6. Create exciting opportunities and incentives to work towards
Are there exciting opportunities in your organisation for your employees to work towards and be motivated by, i.e. is there room for promotion and growth? If not, you’re going to struggle with employee engagement as well as recruitment and retention of talent. In addition to career-related opportunities, are you incentivising your people in order to boost motivation and therefore achieve, or exceed, targets? Incentives don’t always have to cost you – showing recognition and awarding employees for hard work is an incentive in itself and one that employees genuinely appreciate.
7. Coach managers for the purpose of engagement
Employee engagement is not the responsibility of HR alone, for your engagement strategy to really work you need to share the responsibility with managers at the local level. Managers aren’t always equipped with the knowledge and tools needed to effectively improve employee engagement. They don’t always know how to find out what their people feel and what they need, and sometimes struggle to deliver. They don’t know the holy-grail actions to take to improve engagement – which is why they need to be coached and trained. Did you know, our employee engagement partnership comes with free manager coaching?
8. Make hiring and retaining talent a priority
Hiring and retaining talent does a lot of good for employee engagement, especially amongst top talent. Talented employees will move from one company to another if it means they’ll work alongside colleagues that inspire them, challenge them and are at the top of their game too. Talented employees will become disengaged and seek opportunities elsewhere if they feel uninspired by the people they’re surrounded by, so to retain your current talent and keep them engaged, hire and retain more people like them.
9. Strive to find solutions to all problems that arise
Don’t sweep problems under the rug.
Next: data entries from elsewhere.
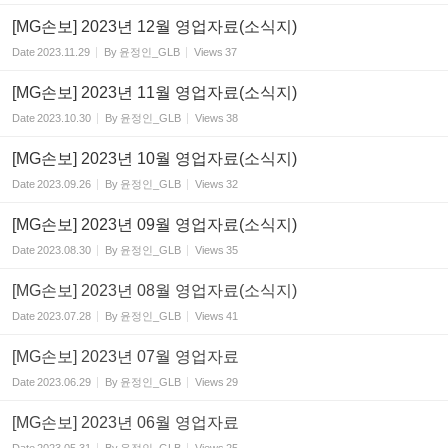
[MG손보] 2023년 12월 영업자료(소식지)
Date
2023.11.29
By
윤정인_GLB
Views
37
[MG손보] 2023년 11월 영업자료(소식지)
Date
2023.10.30
By
윤정인_GLB
Views
38
[MG손보] 2023년 10월 영업자료(소식지)
Date
2023.09.26
By
윤정인_GLB
Views
32
[MG손보] 2023년 09월 영업자료(소식지)
Date
2023.08.30
By
윤정인_GLB
Views
35
[MG손보] 2023년 08월 영업자료(소식지)
Date
2023.07.28
By
윤정인_GLB
Views
41
[MG손보] 2023년 07월 영업자료
Date
2023.06.29
By
윤정인_GLB
Views
29
[MG손보] 2023년 06월 영업자료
Make it your goal to address problems that arise, especially those that involve the workforce. Employees are sensitive to how their employers address problems and concerns – especially those they’ve flagged and which affect them or their work. Employees feel more engaged when they trust their leaders to find solutions, and when they feel heard and supported.
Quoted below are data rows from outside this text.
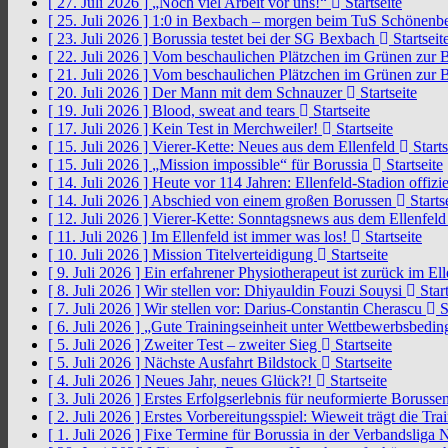
[ 27. Juli 2026 ]
„Noch viel Arbeit vor uns!“
Startseite
[ 25. Juli 2026 ]
1:0 in Bexbach – morgen beim TuS Schönenb
[ 23. Juli 2026 ]
Borussia testet bei der SG Bexbach
Startseit
[ 22. Juli 2026 ]
Vom beschaulichen Plätzchen im Grünen zur 
[ 21. Juli 2026 ]
Vom beschaulichen Plätzchen im Grünen zur 
[ 20. Juli 2026 ]
Der Mann mit dem Schnauzer
Startseite
[ 19. Juli 2026 ]
Blood, sweat and tears
Startseite
[ 17. Juli 2026 ]
Kein Test in Merchweiler!
Startseite
[ 15. Juli 2026 ]
Vierer-Kette: Neues aus dem Ellenfeld
Starts
[ 15. Juli 2026 ]
„Mission impossible“ für Borussia
Startseite
[ 14. Juli 2026 ]
Heute vor 114 Jahren: Ellenfeld-Stadion offizi
[ 14. Juli 2026 ]
Abschied von einem großen Borussen
Starts
[ 12. Juli 2026 ]
Vierer-Kette: Sonntagsnews aus dem Ellenfel
[ 11. Juli 2026 ]
Im Ellenfeld ist immer was los!
Startseite
[ 10. Juli 2026 ]
Mission Titelverteidigung
Startseite
[ 9. Juli 2026 ]
Ein erfahrener Physiotherapeut ist zurück im El
[ 8. Juli 2026 ]
Wir stellen vor: Dhiyauldin Fouzi Souysi
Start
[ 7. Juli 2026 ]
Wir stellen vor: Darius-Constantin Cherascu
S
[ 6. Juli 2026 ]
„Gute Trainingseinheit unter Wettbewerbsbedi
[ 5. Juli 2026 ]
Zweiter Test – zweiter Sieg
Startseite
[ 5. Juli 2026 ]
Nächste Ausfahrt Bildstock
Startseite
[ 4. Juli 2026 ]
Neues Jahr, neues Glück?!
Startseite
[ 3. Juli 2026 ]
Erstes Erfolgserlebnis für neuformierte Borusse
[ 2. Juli 2026 ]
Erstes Vorbereitungsspiel: Wieweit trägt die Tr
[ 1. Juli 2026 ]
Fixe Termine für Borussia in der Verbandsliga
10. Ensure culture is driven by company values
Culture is vitally important for employee engagement. Although it’s difficult to establish or maintain a company culture with hybrid or remote working, it’s still possible. Most employers rely on social gatherings and in-person team work to boost culture, but since that’s nearly impossible we recommend leaders turn to their values. If you value transparency for example, create a culture of transparency. Empower your people to communicate and be honest, and remember to behave in the same way. If you value integrity, practise it daily and recognise those that demonstrate integrity in different situations. Let your values drive your culture so that your culture is not rocked by remote working.